Directives>
1: In the BLU Acceleration text below, translate this sentence into Spanish: "Query performance is better and storage needs are significantly reduced."
2: From the BLU Acceleration text below, extract the part that begins at the words "In addition, because" and stops after "with a single instruction.", copying it unchanged.

Excerpted text>
[start]
In addition, because BLU Acceleration handles query predicates without decoding the values, more data can be packed in processor cache and buffer pools. The result is less disk I/O, better use of memory, and more effective processor utilization. Query performance is better and storage needs are significantly reduced.
- Parallel vector processing
Single-instruction, multiple data (SIMD) is a common processor technology. When SIMD-enabled hardware is used, DB2 with BLU Acceleration has special algorithms to take advantage of the built-in parallelism of the processors. In this way, you can use special hardware instructions that work on multiple data elements with a single instruction.
For instance, without SIMD, for a query that requires a predicate comparison of sales orders sent in December 2013 (see Figure 2), the data elements must be processed one at a time, with multiple iterations needed to process a single instruction. With BLU Acceleration using both SIMD processor parallelism and efficient columnar compression, multiple encoded data values can be packed into the processor register at the same time. All compressed September, October, November, and December data values for a single comparison can be taken concurrently (if they are in the same processor register), so predicate processing is much faster.
[end]
Supplied data>
[start]
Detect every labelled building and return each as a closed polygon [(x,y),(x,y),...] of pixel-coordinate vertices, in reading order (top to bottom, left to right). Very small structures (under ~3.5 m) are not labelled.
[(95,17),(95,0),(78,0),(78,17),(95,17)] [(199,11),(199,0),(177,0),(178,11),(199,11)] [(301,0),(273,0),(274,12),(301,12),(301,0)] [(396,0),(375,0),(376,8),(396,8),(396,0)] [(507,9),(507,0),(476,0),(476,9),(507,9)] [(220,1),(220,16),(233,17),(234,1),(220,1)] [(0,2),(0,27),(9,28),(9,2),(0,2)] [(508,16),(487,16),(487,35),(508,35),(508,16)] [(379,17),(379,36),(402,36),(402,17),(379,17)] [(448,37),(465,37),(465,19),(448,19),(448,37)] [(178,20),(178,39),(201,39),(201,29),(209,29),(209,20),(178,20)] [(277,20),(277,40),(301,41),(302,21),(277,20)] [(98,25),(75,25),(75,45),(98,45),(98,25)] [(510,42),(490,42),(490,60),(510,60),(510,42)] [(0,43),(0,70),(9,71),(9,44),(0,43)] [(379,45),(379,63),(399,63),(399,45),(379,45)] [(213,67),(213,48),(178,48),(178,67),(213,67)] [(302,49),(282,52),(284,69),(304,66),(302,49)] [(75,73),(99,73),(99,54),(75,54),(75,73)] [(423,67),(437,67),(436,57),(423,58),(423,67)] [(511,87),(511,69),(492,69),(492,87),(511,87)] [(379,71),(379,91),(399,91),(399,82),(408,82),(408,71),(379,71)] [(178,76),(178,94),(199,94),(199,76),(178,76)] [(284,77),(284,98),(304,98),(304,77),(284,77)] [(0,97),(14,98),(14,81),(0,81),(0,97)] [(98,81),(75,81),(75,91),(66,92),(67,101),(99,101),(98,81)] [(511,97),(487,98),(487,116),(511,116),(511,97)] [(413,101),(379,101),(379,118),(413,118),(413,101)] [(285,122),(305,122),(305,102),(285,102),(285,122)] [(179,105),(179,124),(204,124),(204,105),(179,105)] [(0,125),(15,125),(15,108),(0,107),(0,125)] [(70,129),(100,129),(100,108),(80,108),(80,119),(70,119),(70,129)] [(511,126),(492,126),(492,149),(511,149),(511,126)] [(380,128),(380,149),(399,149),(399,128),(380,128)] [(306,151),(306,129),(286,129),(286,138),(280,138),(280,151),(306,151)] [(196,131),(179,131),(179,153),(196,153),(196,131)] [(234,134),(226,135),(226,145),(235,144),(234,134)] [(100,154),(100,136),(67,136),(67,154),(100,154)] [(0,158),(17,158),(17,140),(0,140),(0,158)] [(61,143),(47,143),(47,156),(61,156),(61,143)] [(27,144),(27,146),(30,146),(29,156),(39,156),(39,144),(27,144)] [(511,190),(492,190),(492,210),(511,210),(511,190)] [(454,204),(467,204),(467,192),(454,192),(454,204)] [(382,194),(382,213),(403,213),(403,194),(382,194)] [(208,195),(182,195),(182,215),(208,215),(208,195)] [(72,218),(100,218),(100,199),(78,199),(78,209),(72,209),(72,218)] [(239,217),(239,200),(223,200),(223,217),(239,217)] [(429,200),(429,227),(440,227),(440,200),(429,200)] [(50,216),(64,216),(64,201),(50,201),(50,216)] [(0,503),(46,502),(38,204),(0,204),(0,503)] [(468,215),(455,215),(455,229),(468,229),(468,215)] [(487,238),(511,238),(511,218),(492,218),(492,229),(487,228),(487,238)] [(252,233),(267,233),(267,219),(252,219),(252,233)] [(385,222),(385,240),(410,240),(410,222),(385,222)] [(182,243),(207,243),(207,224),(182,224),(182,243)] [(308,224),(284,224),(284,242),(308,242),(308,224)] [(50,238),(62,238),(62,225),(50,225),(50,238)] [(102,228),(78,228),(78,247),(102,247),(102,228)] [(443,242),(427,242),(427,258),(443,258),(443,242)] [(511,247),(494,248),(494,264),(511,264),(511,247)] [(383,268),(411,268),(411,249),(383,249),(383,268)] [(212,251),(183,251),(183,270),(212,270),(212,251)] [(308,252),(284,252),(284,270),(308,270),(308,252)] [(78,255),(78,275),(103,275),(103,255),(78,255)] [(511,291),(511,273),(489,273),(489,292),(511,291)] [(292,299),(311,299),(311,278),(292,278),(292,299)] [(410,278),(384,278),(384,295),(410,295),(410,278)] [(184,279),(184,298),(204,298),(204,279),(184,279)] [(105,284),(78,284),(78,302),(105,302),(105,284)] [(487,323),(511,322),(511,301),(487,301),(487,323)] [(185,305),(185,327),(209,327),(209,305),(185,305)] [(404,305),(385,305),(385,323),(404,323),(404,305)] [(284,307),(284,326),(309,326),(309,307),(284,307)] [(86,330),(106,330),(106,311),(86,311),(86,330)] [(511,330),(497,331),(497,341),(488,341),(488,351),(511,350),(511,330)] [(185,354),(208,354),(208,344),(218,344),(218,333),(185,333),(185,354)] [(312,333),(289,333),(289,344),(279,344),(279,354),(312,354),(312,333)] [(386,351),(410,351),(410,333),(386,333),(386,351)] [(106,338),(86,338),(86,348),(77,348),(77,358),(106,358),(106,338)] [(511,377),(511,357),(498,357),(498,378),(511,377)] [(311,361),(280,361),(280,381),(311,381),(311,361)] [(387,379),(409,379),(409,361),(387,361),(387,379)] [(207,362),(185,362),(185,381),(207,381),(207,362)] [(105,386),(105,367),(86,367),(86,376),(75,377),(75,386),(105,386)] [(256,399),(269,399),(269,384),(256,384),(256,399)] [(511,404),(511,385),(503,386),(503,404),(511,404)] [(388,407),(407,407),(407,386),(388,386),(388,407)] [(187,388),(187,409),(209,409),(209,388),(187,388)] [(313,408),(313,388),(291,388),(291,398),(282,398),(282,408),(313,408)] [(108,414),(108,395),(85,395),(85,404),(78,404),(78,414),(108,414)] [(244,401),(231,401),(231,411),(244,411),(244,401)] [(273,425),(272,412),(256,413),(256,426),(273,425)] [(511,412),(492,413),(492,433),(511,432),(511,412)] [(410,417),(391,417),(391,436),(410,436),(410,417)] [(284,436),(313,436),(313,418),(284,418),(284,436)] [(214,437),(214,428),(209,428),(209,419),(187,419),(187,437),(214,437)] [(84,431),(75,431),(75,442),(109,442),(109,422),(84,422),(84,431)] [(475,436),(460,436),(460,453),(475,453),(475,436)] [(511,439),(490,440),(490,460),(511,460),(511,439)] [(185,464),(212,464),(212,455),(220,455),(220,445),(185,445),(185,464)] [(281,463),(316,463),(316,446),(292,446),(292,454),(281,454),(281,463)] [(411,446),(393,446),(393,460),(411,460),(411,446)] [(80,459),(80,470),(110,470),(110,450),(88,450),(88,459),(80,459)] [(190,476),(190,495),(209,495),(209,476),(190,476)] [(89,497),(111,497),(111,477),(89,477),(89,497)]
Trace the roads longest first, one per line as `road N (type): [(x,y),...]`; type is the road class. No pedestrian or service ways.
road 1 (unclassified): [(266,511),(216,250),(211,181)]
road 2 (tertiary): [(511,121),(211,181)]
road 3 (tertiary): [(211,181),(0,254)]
[end]
Written responses>
1: El rendimiento de las consultas es mejor y las necesidades de almacenamiento se reducen significativamente.

2:
In addition, because BLU Acceleration handles query predicates without decoding the values, more data can be packed in processor cache and buffer pools. The result is less disk I/O, better use of memory, and more effective processor utilization. Query performance is better and storage needs are significantly reduced.
- Parallel vector processing
Single-instruction, multiple data (SIMD) is a common processor technology. When SIMD-enabled hardware is used, DB2 with BLU Acceleration has special algorithms to take advantage of the built-in parallelism of the processors. In this way, you can use special hardware instructions that work on multiple data elements with a single instruction.